Asmita was a child slave and and now tills a farm
We doubled our outreach efforts last year and introduced our Vocational Education and Career Counseling (VECC) program to 1,292 impoverished young men and women in Nepal, including 1,118 former child slaves (Kamlari).
Of those who attended the orientation sessions, 478 enrolled in long and short term trainings to prepare them for jobs as midwives, computer technicians, cooks, graphic designers, furniture makers, and farmers.
Nearly half of all Nepalis – even those with advanced college degrees – cannot find a job. Yet plumbers and electricians are often recruited from neighboring countries because most young people in Nepal lack training in these and other skilled jobs.
Unfortunately, vocational counseling and training is severely lacking in Nepal, and without this kind of support many young people languish in unemployment and poverty.
Nepal Youth Foundation’s VECC program provides career counseling and assessment, as well as short and long term vocational training programs. VECC staff work with each student to help them decide whether to pursue higher education or vocational training for a particular career path. Our staff has conducted extensive research throughout Nepal to identify vocational courses that provide high quality training and have proven success in placing young people in satisfying jobs.
VECC staff then identifies the best training program for each student's chosen field, pays for the cost of training, and helps them to find jobs. In some cases, VECC provides graduates with support for starting a small business of their own. More than 80 percent of our graduates are now employed!
We also offered preparatory classes for the freed Kamlari girls to help them pass the entrance examination for some of the highly sought-after technical training programs. As a result, 51 of 133 girls who took the classes passed the entrance exam and enrolled in the program.
Thanks in large part to the generosity of our supporters, the VECC program is proving to be a highly effective means of putting impoverished youth on a track for life-long success.
Asmita was sent away from her family and spent five years of her childhood working as a Kamlari indentured servant before NYF rescued her in 2004. After high school, we sponsored Asmita in an agricultural training program, and then she started her own farm with a loan from the freed Kamlari business co-op. Now Asmita tills the fields with her family by her side. She's also trained 40 other former Kamlari in farming to help ensure their independence.
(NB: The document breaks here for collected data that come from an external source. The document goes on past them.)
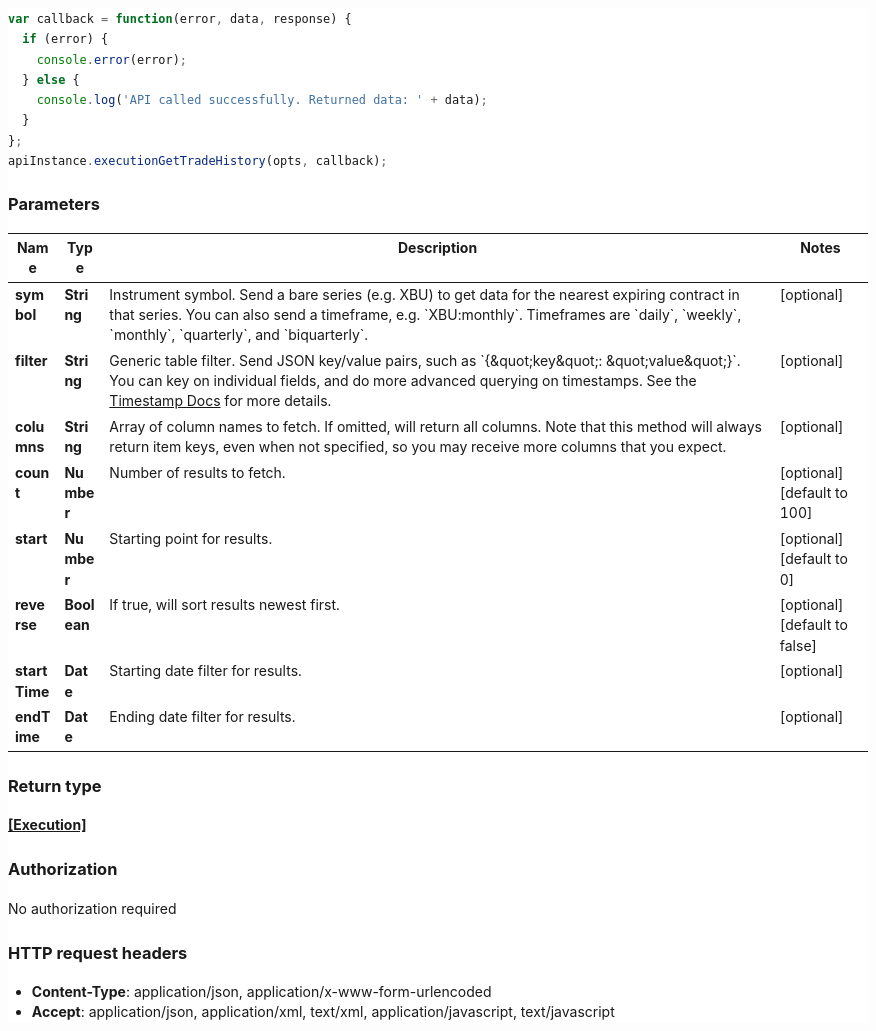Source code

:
 ```javascript
var callback = function(error, data, response) {
  if (error) {
    console.error(error);
  } else {
    console.log('API called successfully. Returned data: ' + data);
  }
};
apiInstance.executionGetTradeHistory(opts, callback);
```

### Parameters

Name | Type | Description  | Notes
------------- | ------------- | ------------- | -------------
 **symbol** | **String**| Instrument symbol. Send a bare series (e.g. XBU) to get data for the nearest expiring contract in that series.  You can also send a timeframe, e.g. &#x60;XBU:monthly&#x60;. Timeframes are &#x60;daily&#x60;, &#x60;weekly&#x60;, &#x60;monthly&#x60;, &#x60;quarterly&#x60;, and &#x60;biquarterly&#x60;. | [optional] 
 **filter** | **String**| Generic table filter. Send JSON key/value pairs, such as &#x60;{\&quot;key\&quot;: \&quot;value\&quot;}&#x60;. You can key on individual fields, and do more advanced querying on timestamps. See the [Timestamp Docs](https://www.bitmex.com/app/restAPI#timestamp-filters) for more details. | [optional] 
 **columns** | **String**| Array of column names to fetch. If omitted, will return all columns.  Note that this method will always return item keys, even when not specified, so you may receive more columns that you expect. | [optional] 
 **count** | **Number**| Number of results to fetch. | [optional] [default to 100]
 **start** | **Number**| Starting point for results. | [optional] [default to 0]
 **reverse** | **Boolean**| If true, will sort results newest first. | [optional] [default to false]
 **startTime** | **Date**| Starting date filter for results. | [optional] 
 **endTime** | **Date**| Ending date filter for results. | [optional] 

### Return type

[**[Execution]**](Execution.md)

### Authorization

No authorization required

### HTTP request headers

 - **Content-Type**: application/json, application/x-www-form-urlencoded
 - **Accept**: application/json, application/xml, text/xml, application/javascript, text/javascript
Renu learned a trade and is studying for a college degree. Bright and hardworking, she received an NYF scholarship and finished high school, passing the SLC exam. Renu then completed the 18-month Auxiliary Nurse Midwife training program and now earns 15,000 rupees ($150) a month (good money in this impoverished country) helping to deliver babies at a small clinic in Western Nepal. But Renu still has larger ambitions, and so she continues in college working towards a bachelor’s degree.
Thank you for giving young women like Asmita and Renu a chance for a brighter future.